***** Records to use *****

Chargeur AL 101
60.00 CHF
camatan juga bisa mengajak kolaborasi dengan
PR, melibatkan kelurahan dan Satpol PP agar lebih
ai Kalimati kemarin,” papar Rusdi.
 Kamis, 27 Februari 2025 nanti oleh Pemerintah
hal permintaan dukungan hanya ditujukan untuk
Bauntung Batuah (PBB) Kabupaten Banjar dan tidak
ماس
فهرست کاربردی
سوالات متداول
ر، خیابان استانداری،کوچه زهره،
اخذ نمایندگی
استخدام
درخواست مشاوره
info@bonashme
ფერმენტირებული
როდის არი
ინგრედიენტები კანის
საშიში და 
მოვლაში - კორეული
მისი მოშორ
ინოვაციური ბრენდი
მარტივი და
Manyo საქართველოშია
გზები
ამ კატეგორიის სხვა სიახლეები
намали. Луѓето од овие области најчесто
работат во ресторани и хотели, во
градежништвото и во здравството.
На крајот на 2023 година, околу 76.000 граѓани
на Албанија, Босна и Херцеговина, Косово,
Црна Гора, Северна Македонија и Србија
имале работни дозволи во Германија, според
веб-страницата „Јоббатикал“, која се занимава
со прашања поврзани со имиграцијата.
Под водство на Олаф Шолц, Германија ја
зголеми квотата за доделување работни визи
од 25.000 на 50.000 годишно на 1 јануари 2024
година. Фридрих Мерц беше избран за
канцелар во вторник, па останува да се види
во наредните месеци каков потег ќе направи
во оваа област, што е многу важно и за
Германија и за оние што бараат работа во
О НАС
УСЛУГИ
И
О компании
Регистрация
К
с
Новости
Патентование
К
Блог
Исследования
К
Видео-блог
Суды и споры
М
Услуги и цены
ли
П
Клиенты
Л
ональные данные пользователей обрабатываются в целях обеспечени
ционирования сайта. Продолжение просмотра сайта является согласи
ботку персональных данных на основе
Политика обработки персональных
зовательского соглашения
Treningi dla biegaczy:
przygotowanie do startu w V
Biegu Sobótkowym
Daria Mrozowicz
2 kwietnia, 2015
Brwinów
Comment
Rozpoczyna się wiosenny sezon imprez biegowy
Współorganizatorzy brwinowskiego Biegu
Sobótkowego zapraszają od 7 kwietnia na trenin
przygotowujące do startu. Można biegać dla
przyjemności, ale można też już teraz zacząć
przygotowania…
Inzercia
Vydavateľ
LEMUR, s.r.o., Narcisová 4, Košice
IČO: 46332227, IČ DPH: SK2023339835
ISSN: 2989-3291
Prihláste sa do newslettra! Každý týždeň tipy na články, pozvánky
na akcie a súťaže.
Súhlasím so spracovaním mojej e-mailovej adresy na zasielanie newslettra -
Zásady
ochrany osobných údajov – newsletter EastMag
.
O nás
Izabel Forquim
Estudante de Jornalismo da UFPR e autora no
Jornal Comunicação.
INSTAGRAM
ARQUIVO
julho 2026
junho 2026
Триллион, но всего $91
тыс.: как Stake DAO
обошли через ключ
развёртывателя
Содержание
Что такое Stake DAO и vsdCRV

*****
***** Records to use *****

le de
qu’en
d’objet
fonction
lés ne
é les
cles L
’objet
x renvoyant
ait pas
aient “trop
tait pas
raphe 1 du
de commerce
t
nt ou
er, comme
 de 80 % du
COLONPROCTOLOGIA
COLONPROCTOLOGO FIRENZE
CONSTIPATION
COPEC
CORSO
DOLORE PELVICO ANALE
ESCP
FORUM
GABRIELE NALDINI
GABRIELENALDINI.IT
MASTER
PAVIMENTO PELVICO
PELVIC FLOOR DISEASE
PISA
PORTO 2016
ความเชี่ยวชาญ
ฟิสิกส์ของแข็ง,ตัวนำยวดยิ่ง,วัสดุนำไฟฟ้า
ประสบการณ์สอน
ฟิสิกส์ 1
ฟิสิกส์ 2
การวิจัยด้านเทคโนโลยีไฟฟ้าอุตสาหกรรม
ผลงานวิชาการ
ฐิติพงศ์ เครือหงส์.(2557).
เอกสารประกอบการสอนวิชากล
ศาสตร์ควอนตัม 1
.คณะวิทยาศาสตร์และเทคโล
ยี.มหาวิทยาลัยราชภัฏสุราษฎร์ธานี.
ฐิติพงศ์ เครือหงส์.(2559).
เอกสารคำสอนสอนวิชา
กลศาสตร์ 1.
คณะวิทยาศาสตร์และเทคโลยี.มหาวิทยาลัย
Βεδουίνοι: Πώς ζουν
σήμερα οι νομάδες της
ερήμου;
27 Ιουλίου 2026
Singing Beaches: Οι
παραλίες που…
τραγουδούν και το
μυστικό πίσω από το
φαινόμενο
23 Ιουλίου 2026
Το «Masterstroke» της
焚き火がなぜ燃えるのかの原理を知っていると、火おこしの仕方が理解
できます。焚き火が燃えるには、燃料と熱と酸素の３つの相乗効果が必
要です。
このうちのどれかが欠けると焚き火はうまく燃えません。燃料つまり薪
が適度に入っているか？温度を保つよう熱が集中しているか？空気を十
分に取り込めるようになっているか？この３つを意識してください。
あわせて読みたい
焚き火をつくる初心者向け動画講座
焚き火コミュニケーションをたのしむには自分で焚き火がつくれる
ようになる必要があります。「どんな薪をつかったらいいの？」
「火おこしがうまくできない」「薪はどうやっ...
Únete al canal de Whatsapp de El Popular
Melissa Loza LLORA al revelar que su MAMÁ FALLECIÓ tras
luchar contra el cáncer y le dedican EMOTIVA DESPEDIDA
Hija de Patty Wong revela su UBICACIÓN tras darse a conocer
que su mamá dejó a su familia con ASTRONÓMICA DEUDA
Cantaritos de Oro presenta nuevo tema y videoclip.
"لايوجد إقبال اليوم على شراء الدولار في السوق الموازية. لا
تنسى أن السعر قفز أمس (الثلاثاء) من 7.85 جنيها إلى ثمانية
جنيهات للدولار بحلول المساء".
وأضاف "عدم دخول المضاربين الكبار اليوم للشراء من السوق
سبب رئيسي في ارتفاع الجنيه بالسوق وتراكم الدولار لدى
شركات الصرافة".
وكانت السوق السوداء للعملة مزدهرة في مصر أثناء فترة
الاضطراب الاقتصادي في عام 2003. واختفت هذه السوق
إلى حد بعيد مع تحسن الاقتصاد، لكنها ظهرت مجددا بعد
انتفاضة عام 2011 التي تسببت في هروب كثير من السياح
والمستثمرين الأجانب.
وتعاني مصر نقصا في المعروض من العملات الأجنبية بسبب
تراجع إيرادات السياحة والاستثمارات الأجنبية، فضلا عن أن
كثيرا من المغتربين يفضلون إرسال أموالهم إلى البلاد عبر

*****

## What you will do
Using the listing above, return word for word each line from the one that has "Регистрация" through the one that has "ботку персональных данных на основе", and no line outside that range.

## Answer to this exercise
Регистрация
К
с
Новости
Патентование
К
Блог
Исследования
К
Видео-блог
Суды и споры
М
Услуги и цены
ли
П
Клиенты
Л
ональные данные пользователей обрабатываются в целях обеспечени
ционирования сайта. Продолжение просмотра сайта является согласи
ботку персональных данных на основе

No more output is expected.